Wednesday, January 27, 2010

I have decided.....

I have decided that I'd like out of survival mode. Round and round I go....and where I'm going, no one knows. {hmmm, maybe i've read too many nursery rhymes. By the way some of those are a bit intense and I don't think they are really for little children}.
Back to my thoughts and goals. I'm tired, but I need to summon the energy to push a bit more and jump this hurdle. If you've every gone rock climbing ( I did when I was in shape, a.k.a. before babies) and you have to give it a few very last pushes/lunches/reaches up....even when you have NO strength left....let me just say the noises/groans are not so lady like, but it's the very deepest of the energy you can muster. (ok, so maybe I wasn't in that great of shape..hmmm...).
I want out of survival mode with my 3 toddlers....as much as is reasonable. It's not fun at first, but it's already starting to feel better, like when you eat healthy or excersice....it becomes fun as you do it.
Step 1 = a chore chart...yes, I must confess I'd thought of it before (and when venting/talking/complaining/asking for advice from my mom) she suggested it. I resisted....I didn't want such a set regimine....I'm already tired and working a lot. I didn't want to fail if I didn't succeed. It got easier, really. I decided I needed one. Adam and I did it together....so he could see what (how hard I work) I do all day and what he can do to help after work or on the weekends w/ our extra chore chart. Of course, you can't put it all on paper, but it has helped tremendously. My kids will someday have one, I grew up with one. For now my kids help w/diapers, putting their dirty clothes away, toy pick up and being them.
This is just the beginning.....did I mention I'm making time to work out a bit....a few days a week. And since I cut out dairy and wheat in Dec (the week of Christmas, not so fun).....I'm gonna work on setting up more menus that incoporate no dairy or wheat.....
I am feeling like I'll be out of this survival mode and into enjoying life. And maybe even enjoying dishes.
My fun goals: are to spend more time being intimate w/ Jesus....just taking the time to hang. For now that's during my dishes. I decided to pick my hardest task to have my music on and worshipping....it's getting fun, dancing w/ my dishes. AND to spend more time w/ my family/friends.....succeeded at few fun playdates....and great visit at Mary's house
Ok, time to relax and clean my kitchen, but not in that order. (I'm laughing if you can hear me).

I have more on my heart....but will share some of it soon. I should add blogging to my schedule of fun!!!!

Tuesday, January 12, 2010

I'm back, I think

So, I'm back, I want to make time to blog (and let my dishes sit in the sink). I'm not sure my New Year's resolutions are working, really, though my goal to see the outside world a bit at a time is happening. And to someday be more organized (this part still in the works for the rest of my life).

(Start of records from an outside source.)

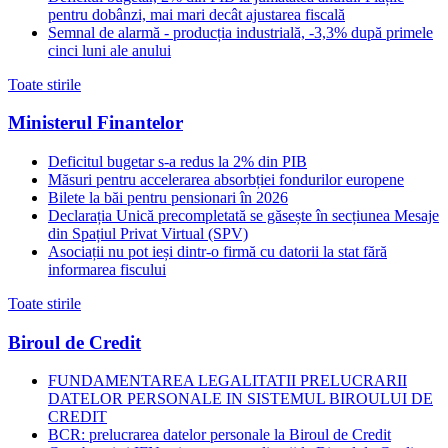
pentru dobânzi, mai mari decât ajustarea fiscală
Semnal de alarmă - producția industrială, -3,3% după primele
cinci luni ale anului
Toate stirile
Ministerul Finantelor
Deficitul bugetar s-a redus la 2% din PIB
Măsuri pentru accelerarea absorbției fondurilor europene
Bilete la băi pentru pensionari în 2026
Declarația Unică precompletată se găsește în secțiunea Mesaje
din Spațiul Privat Virtual (SPV)
Asociații nu pot ieși dintr-o firmă cu datorii la stat fără
informarea fiscului
Toate stirile
Biroul de Credit
FUNDAMENTAREA LEGALITATII PRELUCRARII
DATELOR PERSONALE IN SISTEMUL BIROULUI DE
CREDIT
BCR: prelucrarea datelor personale la Biroul de Credit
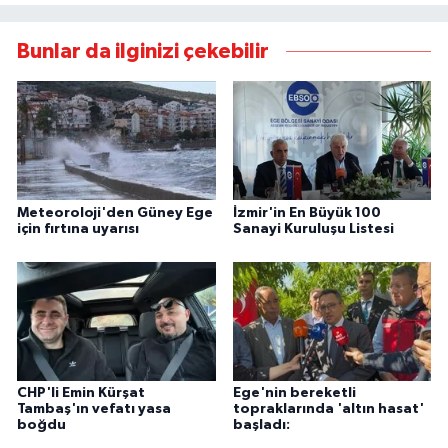
Bunlar da ilginizi çekebilir
Meteoroloji'den Güney Ege
İzmir'in En Büyük 100
için fırtına uyarısı
Sanayi Kuruluşu Listesi
CHP'li Emin Kürşat
Ege'nin bereketli
Tambaş'ın vefatı yasa
topraklarında 'altın hasat'
boğdu
başladı:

Well, w/ my hubby asleep on the couch, the kids all in bed, it feels like it's time to at least say, Hello!
We had a great Christmas w/family and more family. A New Years's, well, let's just say "What happens at the cabin, stays at the cabin." Nothing too exciting, but it was a fun year, w/me babysitting all my kids and more while the New Year came in (don't worry I had fun before that). I enjoyed being a Mom and bringing in the New Year w/my sleeping babes (and nephew/nieces/ and a little sis). 
I have lots of ideas....but do you ever find that in the A.M. they sound like a lot of work. Getting up at 6 am feels so much earlier than sleeping in until 6:50 am. Sitting on the ground w/ the kids feels so much better (in my sweats = a.k.a. p.j.'s) than doing something else, cuddling in the AM, instead of getting up. yum.

This is again, a quick post, becuase it is the New Year, so I"m gonna finish my dishes (at least start them) before bed....so I'll write again, but just wanted to say hello NEW Year!